Scena seconda
Clara, detti.
Clara
Permesso?
Silia
Avanti.
Clara
(
presentandosi sull’uscio
) Il signore ha sonato dal cortile.
Silia
Ah, eccolo!
Clara
(
seguitando
) Vuol sapere se non c’è nulla di nuovo.
Silia
Sì. Digli che salga! Digli che salga!
Clara
Subito.
Esce.
Guido
Ma perché, scusa, giusto questa sera che ci sono io?
Silia
Appunto per questo!
Guido
No!
Silia
Sì! Per punirti d’esser venuto! E te lo lascio qua… Io mi ritiro…

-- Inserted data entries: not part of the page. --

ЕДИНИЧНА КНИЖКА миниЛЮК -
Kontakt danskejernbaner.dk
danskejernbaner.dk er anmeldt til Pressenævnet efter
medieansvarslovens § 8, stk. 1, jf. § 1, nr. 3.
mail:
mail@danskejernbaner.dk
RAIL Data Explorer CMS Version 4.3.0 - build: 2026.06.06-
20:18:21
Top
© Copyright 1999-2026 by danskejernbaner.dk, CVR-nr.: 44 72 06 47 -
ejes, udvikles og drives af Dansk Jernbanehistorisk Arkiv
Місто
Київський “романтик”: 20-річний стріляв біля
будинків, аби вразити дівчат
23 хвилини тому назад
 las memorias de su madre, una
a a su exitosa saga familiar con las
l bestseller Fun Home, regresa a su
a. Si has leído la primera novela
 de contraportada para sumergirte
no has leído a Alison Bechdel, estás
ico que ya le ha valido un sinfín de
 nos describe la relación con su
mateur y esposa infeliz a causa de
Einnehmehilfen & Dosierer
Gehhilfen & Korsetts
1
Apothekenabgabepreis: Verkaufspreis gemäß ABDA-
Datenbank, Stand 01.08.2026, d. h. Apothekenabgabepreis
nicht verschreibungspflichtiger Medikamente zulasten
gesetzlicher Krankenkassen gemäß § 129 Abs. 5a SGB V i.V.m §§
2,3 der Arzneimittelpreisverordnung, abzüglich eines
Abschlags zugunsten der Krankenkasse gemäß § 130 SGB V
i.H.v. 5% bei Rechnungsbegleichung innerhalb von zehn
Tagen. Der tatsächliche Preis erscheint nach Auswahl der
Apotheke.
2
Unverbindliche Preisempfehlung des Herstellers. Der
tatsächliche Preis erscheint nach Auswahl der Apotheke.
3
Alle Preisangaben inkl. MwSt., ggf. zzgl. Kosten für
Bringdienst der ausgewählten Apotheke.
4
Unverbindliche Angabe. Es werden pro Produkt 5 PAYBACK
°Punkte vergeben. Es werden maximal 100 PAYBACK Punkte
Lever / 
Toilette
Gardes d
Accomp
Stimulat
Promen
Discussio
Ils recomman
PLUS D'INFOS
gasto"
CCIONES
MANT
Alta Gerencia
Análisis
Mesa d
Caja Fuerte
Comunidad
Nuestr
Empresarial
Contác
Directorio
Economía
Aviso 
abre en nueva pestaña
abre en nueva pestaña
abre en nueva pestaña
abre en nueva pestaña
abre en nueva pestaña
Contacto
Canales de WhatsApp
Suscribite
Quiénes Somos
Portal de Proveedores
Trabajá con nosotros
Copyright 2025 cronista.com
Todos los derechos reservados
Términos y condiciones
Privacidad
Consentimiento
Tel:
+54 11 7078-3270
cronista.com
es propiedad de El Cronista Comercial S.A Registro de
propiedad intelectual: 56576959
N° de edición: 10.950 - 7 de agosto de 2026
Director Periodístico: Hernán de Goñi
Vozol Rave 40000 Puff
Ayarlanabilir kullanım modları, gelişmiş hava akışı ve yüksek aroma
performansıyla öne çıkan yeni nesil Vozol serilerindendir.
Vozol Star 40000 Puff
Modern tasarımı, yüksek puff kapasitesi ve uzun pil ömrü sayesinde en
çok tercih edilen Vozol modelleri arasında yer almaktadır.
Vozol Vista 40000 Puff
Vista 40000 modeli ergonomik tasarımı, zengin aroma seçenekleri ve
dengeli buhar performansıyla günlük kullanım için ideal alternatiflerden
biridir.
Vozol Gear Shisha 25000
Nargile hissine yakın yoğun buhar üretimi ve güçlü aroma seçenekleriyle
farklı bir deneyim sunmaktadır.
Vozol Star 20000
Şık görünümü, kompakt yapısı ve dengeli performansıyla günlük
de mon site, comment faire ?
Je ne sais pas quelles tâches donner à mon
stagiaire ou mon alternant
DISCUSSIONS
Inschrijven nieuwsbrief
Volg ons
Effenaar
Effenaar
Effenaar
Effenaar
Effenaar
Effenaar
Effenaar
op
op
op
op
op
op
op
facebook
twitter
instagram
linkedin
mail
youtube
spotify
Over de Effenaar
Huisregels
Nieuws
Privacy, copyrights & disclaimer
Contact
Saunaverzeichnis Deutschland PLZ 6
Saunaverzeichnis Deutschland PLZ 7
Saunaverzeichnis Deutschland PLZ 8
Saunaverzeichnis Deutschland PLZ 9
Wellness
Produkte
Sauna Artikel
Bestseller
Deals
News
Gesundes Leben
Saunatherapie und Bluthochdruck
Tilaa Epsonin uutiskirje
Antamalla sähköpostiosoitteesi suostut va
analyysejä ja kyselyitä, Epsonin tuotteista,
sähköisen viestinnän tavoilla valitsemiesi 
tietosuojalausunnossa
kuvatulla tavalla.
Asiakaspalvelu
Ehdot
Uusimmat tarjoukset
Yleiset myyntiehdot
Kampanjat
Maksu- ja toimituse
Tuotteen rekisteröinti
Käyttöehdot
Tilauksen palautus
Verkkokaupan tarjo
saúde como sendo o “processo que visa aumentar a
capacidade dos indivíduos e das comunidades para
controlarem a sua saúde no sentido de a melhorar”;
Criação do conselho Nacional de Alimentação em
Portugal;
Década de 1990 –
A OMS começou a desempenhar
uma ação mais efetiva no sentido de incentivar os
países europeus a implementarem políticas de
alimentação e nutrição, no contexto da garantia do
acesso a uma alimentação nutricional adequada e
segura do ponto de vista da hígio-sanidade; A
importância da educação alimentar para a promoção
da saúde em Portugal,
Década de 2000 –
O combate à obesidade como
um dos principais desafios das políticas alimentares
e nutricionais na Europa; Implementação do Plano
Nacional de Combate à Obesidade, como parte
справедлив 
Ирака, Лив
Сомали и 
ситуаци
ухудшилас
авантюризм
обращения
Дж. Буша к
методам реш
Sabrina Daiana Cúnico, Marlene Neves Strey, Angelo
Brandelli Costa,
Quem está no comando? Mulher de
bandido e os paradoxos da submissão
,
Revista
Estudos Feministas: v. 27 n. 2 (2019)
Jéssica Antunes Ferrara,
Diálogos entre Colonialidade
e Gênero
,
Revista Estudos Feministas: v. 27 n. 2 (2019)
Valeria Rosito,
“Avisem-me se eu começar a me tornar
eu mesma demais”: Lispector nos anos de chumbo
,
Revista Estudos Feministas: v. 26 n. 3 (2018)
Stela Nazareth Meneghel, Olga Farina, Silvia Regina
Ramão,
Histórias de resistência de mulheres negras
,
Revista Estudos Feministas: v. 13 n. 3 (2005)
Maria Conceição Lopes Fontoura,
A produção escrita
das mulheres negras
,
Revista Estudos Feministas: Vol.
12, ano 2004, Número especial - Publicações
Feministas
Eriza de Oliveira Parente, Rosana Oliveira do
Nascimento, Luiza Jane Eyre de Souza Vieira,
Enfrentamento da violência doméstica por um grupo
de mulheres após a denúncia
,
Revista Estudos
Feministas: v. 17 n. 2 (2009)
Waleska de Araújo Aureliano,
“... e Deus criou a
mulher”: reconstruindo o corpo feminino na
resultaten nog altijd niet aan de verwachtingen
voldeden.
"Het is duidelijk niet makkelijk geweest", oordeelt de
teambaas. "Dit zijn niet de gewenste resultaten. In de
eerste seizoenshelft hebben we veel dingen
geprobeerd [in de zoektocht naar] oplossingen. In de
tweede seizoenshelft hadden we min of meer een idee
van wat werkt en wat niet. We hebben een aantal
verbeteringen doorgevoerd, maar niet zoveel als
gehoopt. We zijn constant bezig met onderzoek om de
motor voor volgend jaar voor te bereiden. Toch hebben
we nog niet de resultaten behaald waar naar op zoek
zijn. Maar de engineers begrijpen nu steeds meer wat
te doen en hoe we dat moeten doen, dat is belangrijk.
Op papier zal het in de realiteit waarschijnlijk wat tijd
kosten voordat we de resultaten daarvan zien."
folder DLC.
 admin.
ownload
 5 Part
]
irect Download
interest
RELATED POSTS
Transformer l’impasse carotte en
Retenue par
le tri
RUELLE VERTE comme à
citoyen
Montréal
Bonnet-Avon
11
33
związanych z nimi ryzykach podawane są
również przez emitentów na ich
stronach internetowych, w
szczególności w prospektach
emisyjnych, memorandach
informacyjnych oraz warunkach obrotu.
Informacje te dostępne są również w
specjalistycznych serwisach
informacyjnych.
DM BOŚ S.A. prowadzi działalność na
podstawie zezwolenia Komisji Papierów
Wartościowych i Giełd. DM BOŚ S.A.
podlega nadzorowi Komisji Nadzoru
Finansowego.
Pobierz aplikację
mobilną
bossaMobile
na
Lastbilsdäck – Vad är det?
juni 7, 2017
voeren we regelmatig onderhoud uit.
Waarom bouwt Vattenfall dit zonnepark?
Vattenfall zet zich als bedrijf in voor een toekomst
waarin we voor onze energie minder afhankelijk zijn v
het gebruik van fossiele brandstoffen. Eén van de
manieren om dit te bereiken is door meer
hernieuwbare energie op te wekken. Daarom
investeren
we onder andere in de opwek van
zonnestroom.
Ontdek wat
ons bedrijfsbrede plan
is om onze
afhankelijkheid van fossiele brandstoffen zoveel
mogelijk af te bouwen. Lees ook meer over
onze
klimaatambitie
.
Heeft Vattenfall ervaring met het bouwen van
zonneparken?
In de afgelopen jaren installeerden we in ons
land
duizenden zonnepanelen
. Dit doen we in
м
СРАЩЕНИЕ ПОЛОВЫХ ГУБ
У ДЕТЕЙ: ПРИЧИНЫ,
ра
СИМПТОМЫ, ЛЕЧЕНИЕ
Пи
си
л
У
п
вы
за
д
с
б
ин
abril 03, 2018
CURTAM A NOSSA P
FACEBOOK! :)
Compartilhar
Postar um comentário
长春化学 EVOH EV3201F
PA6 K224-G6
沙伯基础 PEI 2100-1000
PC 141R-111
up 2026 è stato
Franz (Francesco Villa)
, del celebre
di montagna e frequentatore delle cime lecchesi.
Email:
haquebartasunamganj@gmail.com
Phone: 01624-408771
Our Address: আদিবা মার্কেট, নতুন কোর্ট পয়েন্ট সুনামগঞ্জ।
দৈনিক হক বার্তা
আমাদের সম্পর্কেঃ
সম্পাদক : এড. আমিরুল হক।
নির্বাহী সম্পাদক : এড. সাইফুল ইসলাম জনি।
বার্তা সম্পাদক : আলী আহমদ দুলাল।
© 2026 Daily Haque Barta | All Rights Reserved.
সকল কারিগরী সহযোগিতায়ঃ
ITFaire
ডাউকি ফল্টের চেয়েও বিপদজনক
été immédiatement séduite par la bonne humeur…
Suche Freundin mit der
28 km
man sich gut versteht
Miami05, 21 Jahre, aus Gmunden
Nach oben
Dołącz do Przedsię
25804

S’avvia per l’uscio a destra.
Guido
(
correndo a trattenerla
) No… per carità. Sei pazza?… Ma che dirà?
Silia
Che vuoi che dica?
Guido
No… senti… È tardi…
Silia
Tanto meglio!
Guido
Ma no! no, Silia! Tu vuoi proprio cimentarlo… È una pazzia!
Silia
(
svincolandosi
) Non voglio vederlo!
Guido
Ma nemmeno io, scusa!
Silia
Lo riceverai tu.
Guido
Ah no, grazie! Non mi faccio trovare nemmeno io, sai!
Silia
si ritira per l’uscio a destra, e contemporaneamente Guido scappa nel salotto da pranzo. richiudendo la vetrata.
Scena terza
Leone Gala, poi Guido Venanzi, infine Silia.
Leone
(dietro l’uscio a sinistra) Permesso?
Aprendo l’uscio e sporgendo il capo:
Per me…
S’interrompe, vedendo che non c’è nessuno.
Ah…
Guarda intorno.
bene bene…
Cancella subito dal viso la sorpresa; cava dal taschino l’orologio; lo guarda; si reca verso la mensola del camino; apre il vetro del quadrante dell’orologio di bronzo e aggiusta le lancette fino a far scoccare dalla soneria due tocchi; si rimette nel taschino l’orologio e va a sedere placido, impassibile, in attesa che passi la mezz’ora del patto.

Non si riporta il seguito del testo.